Ukraine’s HUR Military Intelligence Agency said in its latest Salvo targeting the Russian Air Force that it has invaded the Tupolev network, an aerospace company that produces and serves Russian strategic bombers. According to the Cybersecurity News Media records, Ukrainian hackers claim to have stolen 4.4 gigabytes of data, including internal communications, meeting minutes, personnel files and purchase records. In particular, Hur said it targets data on individuals involved in the service and maintenance of the Russian bomb fleet, which targets Ukrainian cities. The hackers also defamed the Tupolev website’s homepage to show the owls clutching Russian planes. “There is no secret in Tuplov’s activities for Ukraine’s intelligence,” Hur said in a statement. “The results of the surgery will attract attention both on the ground and in the sky.” The move comes after Ukraine’s unprecedented drone operation earlier this month, which damaged or destroyed 41 Russian aircraft, including bombers and spy planes.

On Wednesday, an evacuation from Interpol and a 26-country police coalition announced a evacuation known as Operation Security, the company’s domain name and other digital infrastructure are associated with 69 variants of InfoStealer malware. In recent years, malicious hackers have increasingly tended to steal information malware or InfoStealers that capture sensitive information such as passwords, cookies, and search history to make it easier for attackers to target specific organizations and individuals. Interpol said Secure Secure operates from January to April this year, involving the evacuation of more than 20,000 malicious IP addresses or domains, and seized 41 servers and more than 100 GB of data. In connection with investigations in Vietnam, Sri Lanka, Nauru and elsewhere, a total of 32 people were arrested. Interpol describes the operation as a “regional initiative” targeting the cybercrime project organization in the joint operations of Asia and South Pacific.

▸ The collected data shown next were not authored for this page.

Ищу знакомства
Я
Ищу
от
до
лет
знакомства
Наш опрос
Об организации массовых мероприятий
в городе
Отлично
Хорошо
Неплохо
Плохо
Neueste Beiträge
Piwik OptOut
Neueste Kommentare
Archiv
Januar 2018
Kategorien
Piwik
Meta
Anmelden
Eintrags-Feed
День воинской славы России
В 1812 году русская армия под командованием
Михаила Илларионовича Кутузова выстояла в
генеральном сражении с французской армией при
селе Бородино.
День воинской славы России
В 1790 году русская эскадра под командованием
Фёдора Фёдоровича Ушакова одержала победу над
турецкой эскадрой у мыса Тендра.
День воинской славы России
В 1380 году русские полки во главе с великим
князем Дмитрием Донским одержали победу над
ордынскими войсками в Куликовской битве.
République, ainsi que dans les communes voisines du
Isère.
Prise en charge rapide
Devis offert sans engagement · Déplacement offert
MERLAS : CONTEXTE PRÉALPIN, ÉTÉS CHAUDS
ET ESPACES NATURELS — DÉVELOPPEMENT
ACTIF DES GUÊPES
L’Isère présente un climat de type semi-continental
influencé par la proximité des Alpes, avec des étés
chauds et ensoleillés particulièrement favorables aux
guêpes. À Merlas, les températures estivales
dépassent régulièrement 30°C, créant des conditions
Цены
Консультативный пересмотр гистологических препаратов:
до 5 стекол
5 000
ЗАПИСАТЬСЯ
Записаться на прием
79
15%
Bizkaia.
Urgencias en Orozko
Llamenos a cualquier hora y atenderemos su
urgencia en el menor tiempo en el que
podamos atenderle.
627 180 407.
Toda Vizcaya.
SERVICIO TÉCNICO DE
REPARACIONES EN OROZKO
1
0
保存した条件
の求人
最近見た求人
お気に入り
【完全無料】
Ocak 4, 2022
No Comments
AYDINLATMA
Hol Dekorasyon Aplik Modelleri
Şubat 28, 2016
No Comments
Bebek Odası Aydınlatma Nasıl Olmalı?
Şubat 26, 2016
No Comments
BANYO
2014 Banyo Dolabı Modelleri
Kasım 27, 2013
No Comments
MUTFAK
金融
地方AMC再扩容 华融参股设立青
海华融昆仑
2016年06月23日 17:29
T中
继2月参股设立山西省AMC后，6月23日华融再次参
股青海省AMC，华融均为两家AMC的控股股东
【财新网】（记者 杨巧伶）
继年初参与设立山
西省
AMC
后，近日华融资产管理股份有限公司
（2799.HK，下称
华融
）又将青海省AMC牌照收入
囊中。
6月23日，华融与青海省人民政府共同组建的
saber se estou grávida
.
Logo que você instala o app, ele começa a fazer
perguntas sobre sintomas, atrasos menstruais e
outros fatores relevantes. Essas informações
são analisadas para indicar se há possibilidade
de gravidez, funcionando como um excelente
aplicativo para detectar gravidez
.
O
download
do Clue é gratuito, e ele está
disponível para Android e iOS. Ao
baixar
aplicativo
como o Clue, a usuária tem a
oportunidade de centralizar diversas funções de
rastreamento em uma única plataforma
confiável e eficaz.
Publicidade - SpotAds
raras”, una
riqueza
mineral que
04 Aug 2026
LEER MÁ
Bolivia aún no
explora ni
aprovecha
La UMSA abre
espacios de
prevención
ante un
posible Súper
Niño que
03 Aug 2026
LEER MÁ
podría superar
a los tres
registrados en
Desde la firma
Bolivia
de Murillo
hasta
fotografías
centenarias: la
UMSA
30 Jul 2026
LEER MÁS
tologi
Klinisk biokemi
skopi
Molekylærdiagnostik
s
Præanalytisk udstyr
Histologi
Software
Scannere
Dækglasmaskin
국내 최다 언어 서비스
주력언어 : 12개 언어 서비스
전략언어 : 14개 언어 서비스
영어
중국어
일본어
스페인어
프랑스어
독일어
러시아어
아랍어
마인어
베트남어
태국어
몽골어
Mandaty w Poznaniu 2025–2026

Meta sued Joy Timeline HK Limited, based in Hong Kong, to repeatedly promote an app called Crushai on Instagram that provides a deep hit of “naked” and uses artificial intelligence to remove clothes from anyone in the photo. Meta announced the lawsuit that the company had repeatedly violated its terms of service for advertisers, a move that was part of a larger crackdown on a similar Deepfake app promoted by “confrontational advertisers” as it would voice the company that violates its terms. “We will continue to take the necessary steps (which may include legal action) to make those who abuse platforms like us,” Mehta wrote in a statement.